The parcel bomb sent to the offices of the Internationals Monetary Fund (IMF) in Paris which wounded one woman was sent by Greece and the sender cited on the package was New Democracy spokesman Vasilis Kikilias, Alternate Citizens Protection Minister Nikos Toskas said on Thursday, speaking at the evening newscast of ANT1 TV channel.
He said the intended recipient was the Director of the IMF Europe Office, Jeffrey Franks.
Toskas said Kikilias was briefed about these developments, adding that the senders address was an old one used by ND’s spokesman. Asked about why the use of the names and addresses of politicians on the bomb parcels, the minister said the perpetrators possibly see it as a way to “offend the political system”.
“We’re determined to deal with all these things and we’re doing all we can,” Toskas said, adding that
it is too early to come to any conclusions on the incident. He also pledged to improve security and detection where needed.

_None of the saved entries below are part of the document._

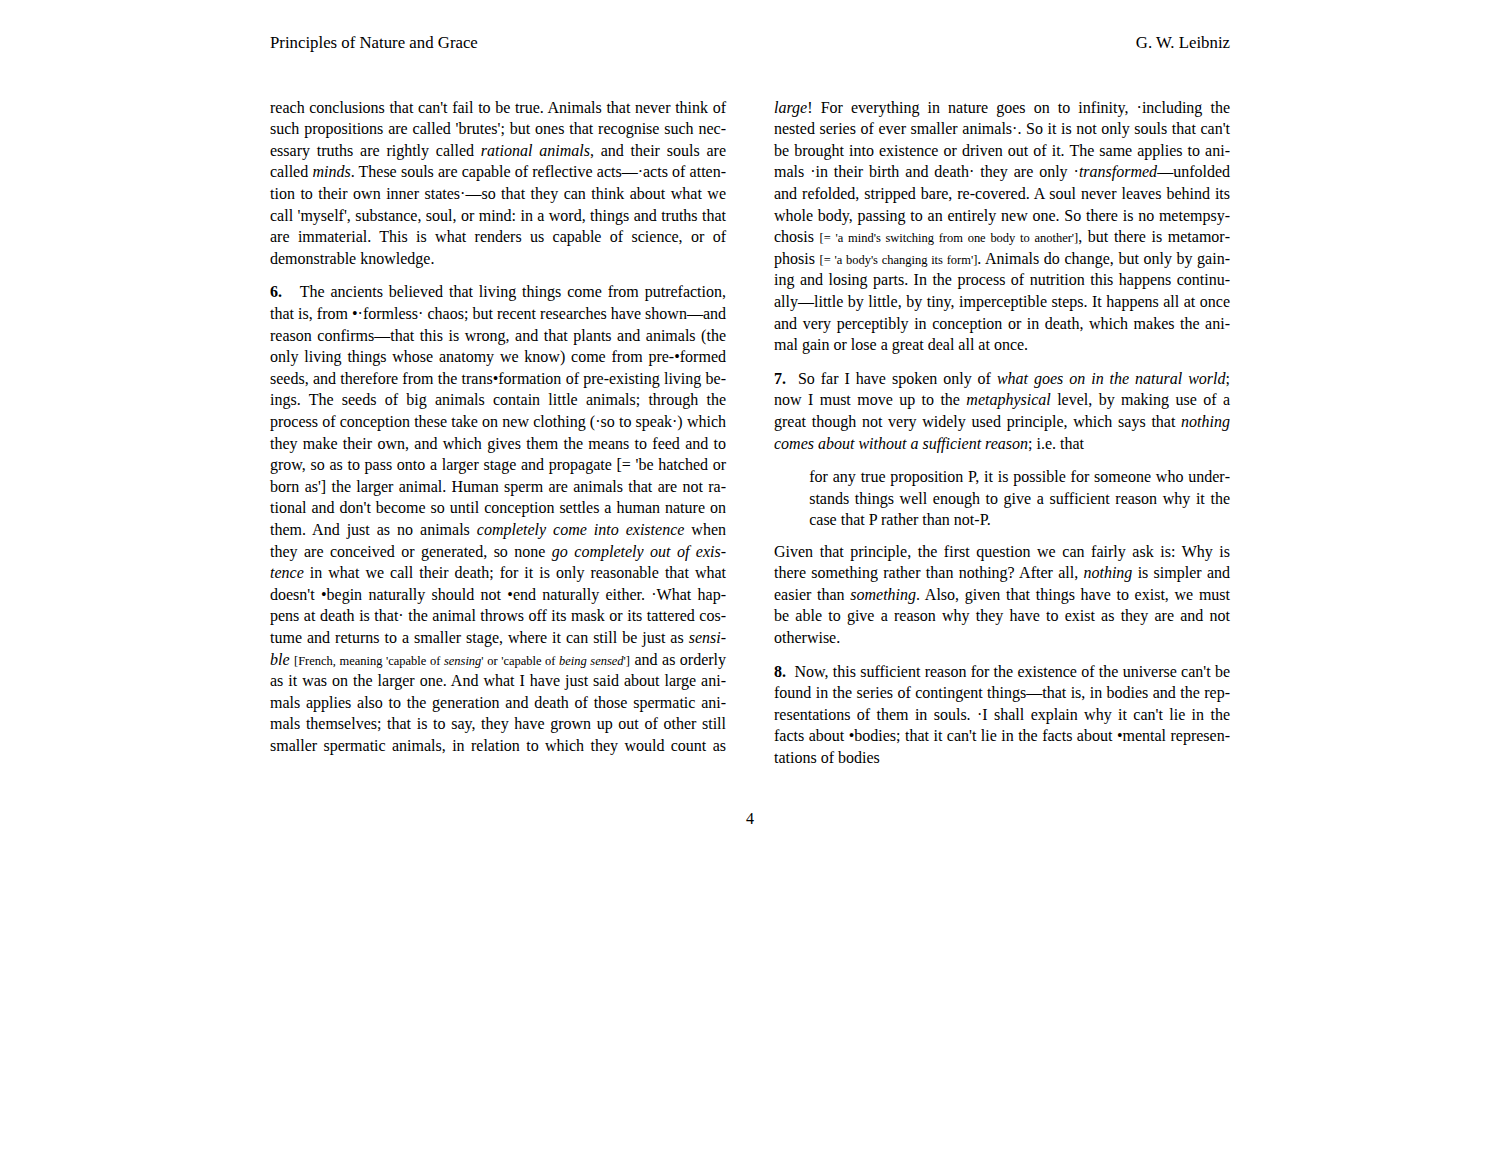Principles of Nature and Grace
G. W. Leibniz
reach conclusions that can't fail to be true. Animals that never think of such propositions are called 'brutes'; but ones that recognise such necessary truths are rightly called rational animals, and their souls are called minds. These souls are capable of reflective acts—·acts of attention to their own inner states·—so that they can think about what we call 'myself', substance, soul, or mind: in a word, things and truths that are immaterial. This is what renders us capable of science, or of demonstrable knowledge.
6. The ancients believed that living things come from putrefaction, that is, from •·formless· chaos; but recent researches have shown—and reason confirms—that this is wrong, and that plants and animals (the only living things whose anatomy we know) come from pre-•formed seeds, and therefore from the trans•formation of pre-existing living beings. The seeds of big animals contain little animals; through the process of conception these take on new clothing (·so to speak·) which they make their own, and which gives them the means to feed and to grow, so as to pass onto a larger stage and propagate [= 'be hatched or born as'] the larger animal. Human sperm are animals that are not rational and don't become so until conception settles a human nature on them. And just as no animals completely come into existence when they are conceived or generated, so none go completely out of existence in what we call their death; for it is only reasonable that what doesn't •begin naturally should not •end naturally either. ·What happens at death is that· the animal throws off its mask or its tattered costume and returns to a smaller stage, where it can still be just as sensible [French, meaning 'capable of sensing' or 'capable of being sensed'] and as orderly as it was on the larger one. And what I have just said about large animals applies also to the generation and death of those spermatic animals themselves; that is to say, they have grown up out of other still smaller spermatic animals, in relation to which they would count as large! For everything in nature goes on to infinity, ·including the nested series of ever smaller animals·. So it is not only souls that can't be brought into existence or driven out of it. The same applies to animals ·in their birth and death· they are only ·transformed—unfolded and refolded, stripped bare, re-covered. A soul never leaves behind its whole body, passing to an entirely new one. So there is no metempsychosis [= 'a mind's switching from one body to another'], but there is metamorphosis [= 'a body's changing its form']. Animals do change, but only by gaining and losing parts. In the process of nutrition this happens continually—little by little, by tiny, imperceptible steps. It happens all at once and very perceptibly in conception or in death, which makes the animal gain or lose a great deal all at once.
7. So far I have spoken only of what goes on in the natural world; now I must move up to the metaphysical level, by making use of a great though not very widely used principle, which says that nothing comes about without a sufficient reason; i.e. that
for any true proposition P, it is possible for someone who understands things well enough to give a sufficient reason why it the case that P rather than not-P.
Given that principle, the first question we can fairly ask is: Why is there something rather than nothing? After all, nothing is simpler and easier than something. Also, given that things have to exist, we must be able to give a reason why they have to exist as they are and not otherwise.
8. Now, this sufficient reason for the existence of the universe can't be found in the series of contingent things—that is, in bodies and the representations of them in souls. ·I shall explain why it can't lie in the facts about •bodies; that it can't lie in the facts about •mental representations of bodies
4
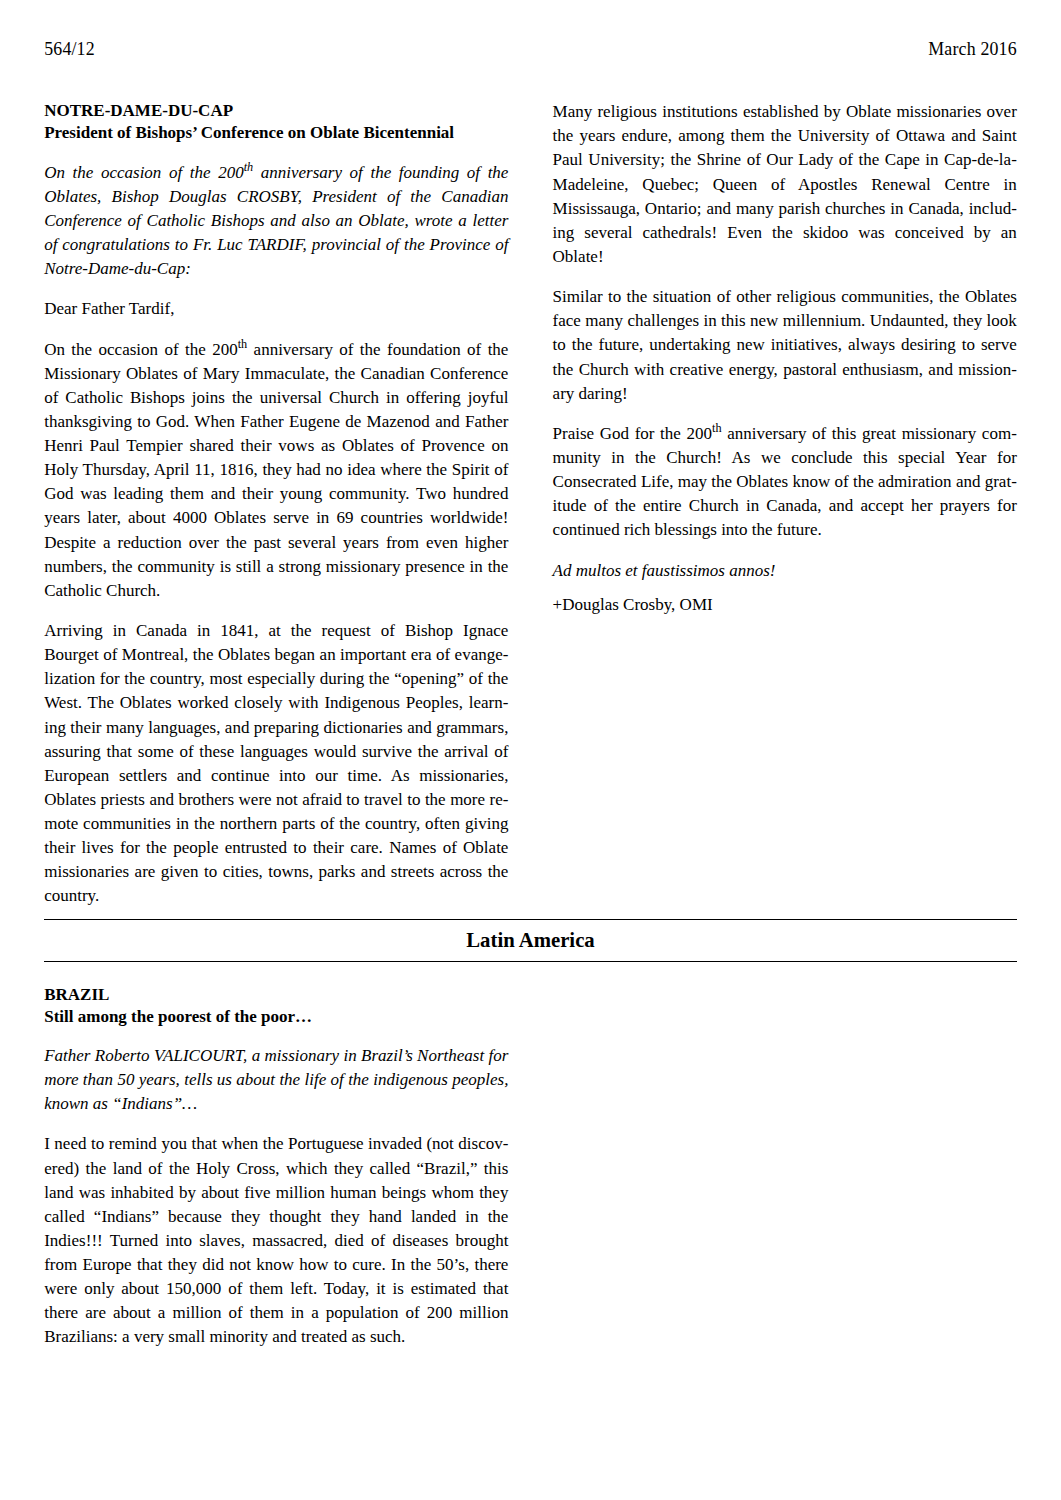564/12 March 2016
NOTRE-DAME-DU-CAP
President of Bishops’ Conference on Oblate Bicentennial
On the occasion of the 200th anniversary of the founding of the Oblates, Bishop Douglas CROSBY, President of the Canadian Conference of Catholic Bishops and also an Oblate, wrote a letter of congratulations to Fr. Luc TARDIF, provincial of the Province of Notre-Dame-du-Cap:
Dear Father Tardif,
On the occasion of the 200th anniversary of the foundation of the Missionary Oblates of Mary Immaculate, the Canadian Conference of Catholic Bishops joins the universal Church in offering joyful thanksgiving to God. When Father Eugene de Mazenod and Father Henri Paul Tempier shared their vows as Oblates of Provence on Holy Thursday, April 11, 1816, they had no idea where the Spirit of God was leading them and their young community. Two hundred years later, about 4000 Oblates serve in 69 countries worldwide! Despite a reduction over the past several years from even higher numbers, the community is still a strong missionary presence in the Catholic Church.
Arriving in Canada in 1841, at the request of Bishop Ignace Bourget of Montreal, the Oblates began an important era of evangelization for the country, most especially during the “opening” of the West. The Oblates worked closely with Indigenous Peoples, learning their many languages, and preparing dictionaries and grammars, assuring that some of these languages would survive the arrival of European settlers and continue into our time. As missionaries, Oblates priests and brothers were not afraid to travel to the more remote communities in the northern parts of the country, often giving their lives for the people entrusted to their care. Names of Oblate missionaries are given to cities, towns, parks and streets across the country.
Many religious institutions established by Oblate missionaries over the years endure, among them the University of Ottawa and Saint Paul University; the Shrine of Our Lady of the Cape in Cap-de-la-Madeleine, Quebec; Queen of Apostles Renewal Centre in Mississauga, Ontario; and many parish churches in Canada, including several cathedrals! Even the skidoo was conceived by an Oblate!
Similar to the situation of other religious communities, the Oblates face many challenges in this new millennium. Undaunted, they look to the future, undertaking new initiatives, always desiring to serve the Church with creative energy, pastoral enthusiasm, and missionary daring!
Praise God for the 200th anniversary of this great missionary community in the Church! As we conclude this special Year for Consecrated Life, may the Oblates know of the admiration and gratitude of the entire Church in Canada, and accept her prayers for continued rich blessings into the future.
Ad multos et faustissimos annos!
+Douglas Crosby, OMI
Latin America
BRAZIL
Still among the poorest of the poor…
Father Roberto VALICOURT, a missionary in Brazil’s Northeast for more than 50 years, tells us about the life of the indigenous peoples, known as “Indians”…
I need to remind you that when the Portuguese invaded (not discovered) the land of the Holy Cross, which they called “Brazil,” this land was inhabited by about five million human beings whom they called “Indians” because they thought they hand landed in the Indies!!! Turned into slaves, massacred, died of diseases brought from Europe that they did not know how to cure. In the 50’s, there were only about 150,000 of them left. Today, it is estimated that there are about a million of them in a population of 200 million Brazilians: a very small minority and treated as such.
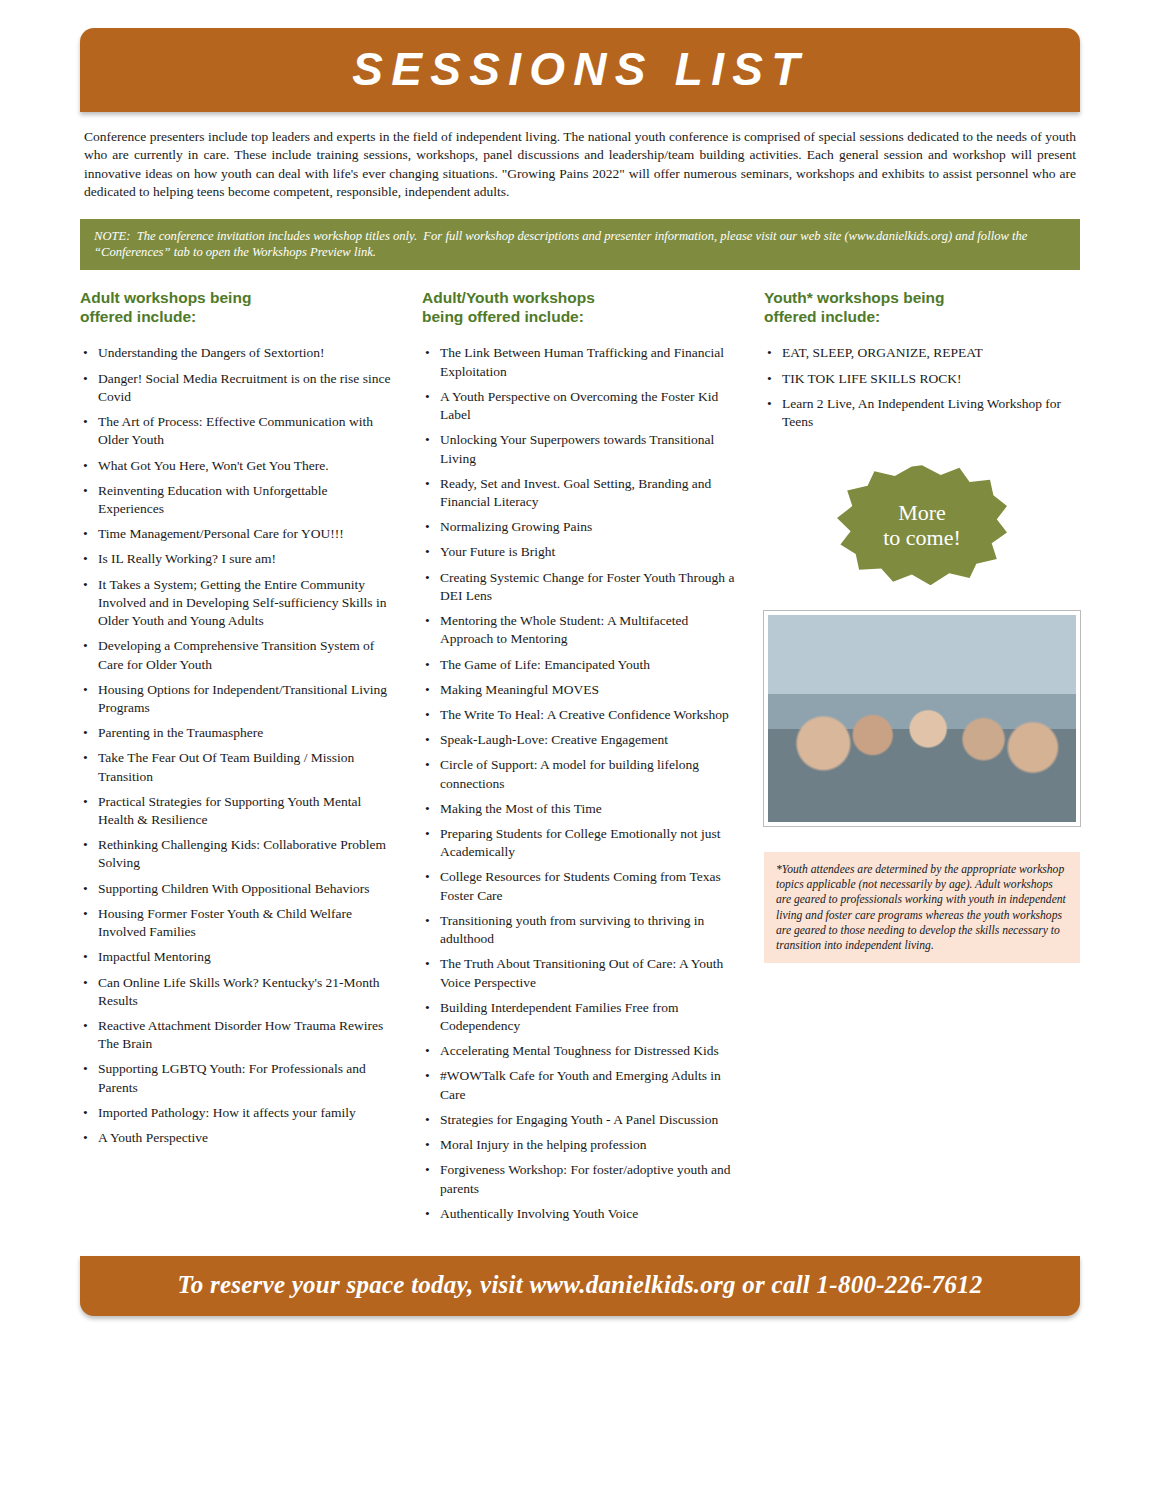SESSIONS LIST
Conference presenters include top leaders and experts in the field of independent living. The national youth conference is comprised of special sessions dedicated to the needs of youth who are currently in care. These include training sessions, workshops, panel discussions and leadership/team building activities. Each general session and workshop will present innovative ideas on how youth can deal with life's ever changing situations. "Growing Pains 2022" will offer numerous seminars, workshops and exhibits to assist personnel who are dedicated to helping teens become competent, responsible, independent adults.
NOTE: The conference invitation includes workshop titles only. For full workshop descriptions and presenter information, please visit our web site (www.danielkids.org) and follow the “Conferences” tab to open the Workshops Preview link.
Adult workshops being
offered include:
Understanding the Dangers of Sextortion!
Danger! Social Media Recruitment is on the rise since Covid
The Art of Process: Effective Communication with Older Youth
What Got You Here, Won't Get You There.
Reinventing Education with Unforgettable Experiences
Time Management/Personal Care for YOU!!!
Is IL Really Working? I sure am!
It Takes a System; Getting the Entire Community Involved and in Developing Self-sufficiency Skills in Older Youth and Young Adults
Developing a Comprehensive Transition System of Care for Older Youth
Housing Options for Independent/Transitional Living Programs
Parenting in the Traumasphere
Take The Fear Out Of Team Building / Mission Transition
Practical Strategies for Supporting Youth Mental Health & Resilience
Rethinking Challenging Kids: Collaborative Problem Solving
Supporting Children With Oppositional Behaviors
Housing Former Foster Youth & Child Welfare Involved Families
Impactful Mentoring
Can Online Life Skills Work? Kentucky's 21-Month Results
Reactive Attachment Disorder How Trauma Rewires The Brain
Supporting LGBTQ Youth: For Professionals and Parents
Imported Pathology: How it affects your family
A Youth Perspective
Adult/Youth workshops
being offered include:
The Link Between Human Trafficking and Financial Exploitation
A Youth Perspective on Overcoming the Foster Kid Label
Unlocking Your Superpowers towards Transitional Living
Ready, Set and Invest. Goal Setting, Branding and Financial Literacy
Normalizing Growing Pains
Your Future is Bright
Creating Systemic Change for Foster Youth Through a DEI Lens
Mentoring the Whole Student: A Multifaceted Approach to Mentoring
The Game of Life: Emancipated Youth
Making Meaningful MOVES
The Write To Heal: A Creative Confidence Workshop
Speak-Laugh-Love: Creative Engagement
Circle of Support: A model for building lifelong connections
Making the Most of this Time
Preparing Students for College Emotionally not just Academically
College Resources for Students Coming from Texas Foster Care
Transitioning youth from surviving to thriving in adulthood
The Truth About Transitioning Out of Care: A Youth Voice Perspective
Building Interdependent Families Free from Codependency
Accelerating Mental Toughness for Distressed Kids
#WOWTalk Cafe for Youth and Emerging Adults in Care
Strategies for Engaging Youth - A Panel Discussion
Moral Injury in the helping profession
Forgiveness Workshop: For foster/adoptive youth and parents
Authentically Involving Youth Voice
Youth* workshops being
offered include:
EAT, SLEEP, ORGANIZE, REPEAT
TIK TOK LIFE SKILLS ROCK!
Learn 2 Live, An Independent Living Workshop for Teens
More
to come!
*Youth attendees are determined by the appropriate workshop topics applicable (not necessarily by age). Adult workshops are geared to professionals working with youth in independent living and foster care programs whereas the youth workshops are geared to those needing to develop the skills necessary to transition into independent living.
To reserve your space today, visit www.danielkids.org or call 1-800-226-7612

At the same time, French authorities earlier sent the Greek police copies of the photographs from the site of the explosion in Paris, following a request sent via the French police liaison in Athens. The photographs show the room where the booby-trapped parcel exploded after the attack but there is no trace of the envelope – which disintegrated in the explosion.
The incident in Paris came just one day after German authorities intercepted and neutralised a parcel-bomb sent from Athens and on the same day that the terror group “Conspiracy of Cells of Fire (CCF)” claimed responsibility for the attack on Schaeuble through a post on anti-establishment website Indymedia.
Concern in Greece and Europe is heightened by references in the CCF proclamation to the creation of an “international conspiratorial network of FAI and CCF cells in dozens of countries” and a pledge “to strike at the structures and individuals of the system of power with even greater passion and persistence.”
Investigating officers said the same terror group attempted to send letter bombs to a number of politicians in Europe, including one intercepted at the office of German Chancellor Angela Merkel in Berlin and one addressed to then Italian prime minister Silvio Berlusconi that was intercepted at Rome airport. More booby-trapped letters had been sent by the group at that time but were intercepted before they left Greece – including one addressed to then prime minister Nicolas Sarkozy.
German authorities informed the Greek police that the parcel bomb in Berlin contained 31 grammes of gunpowder used for fireworks and a detonating mechanism. Experts said that the type and quantity of explosives used was insufficient to do serious damage and that the goal of the perpetrators was to make a symbolic gesture and cause an upheaval.
An investigation is also underway to trace the path of the parcel-bomb sent to Berlin, in which the police hope that the ultra-modern screening equipment that Hellenic Post recently had installed at the Athens airport will be able to provide assistance. Among others, the equipment keeps records of all mail that is screened and these will now be scanned to see if the parcel addressed to the German finance minister is listed. Greek authorities are also investigating which external post box in Athens the parcel was sent from, in order to check whether the sender was recorded by CCTV.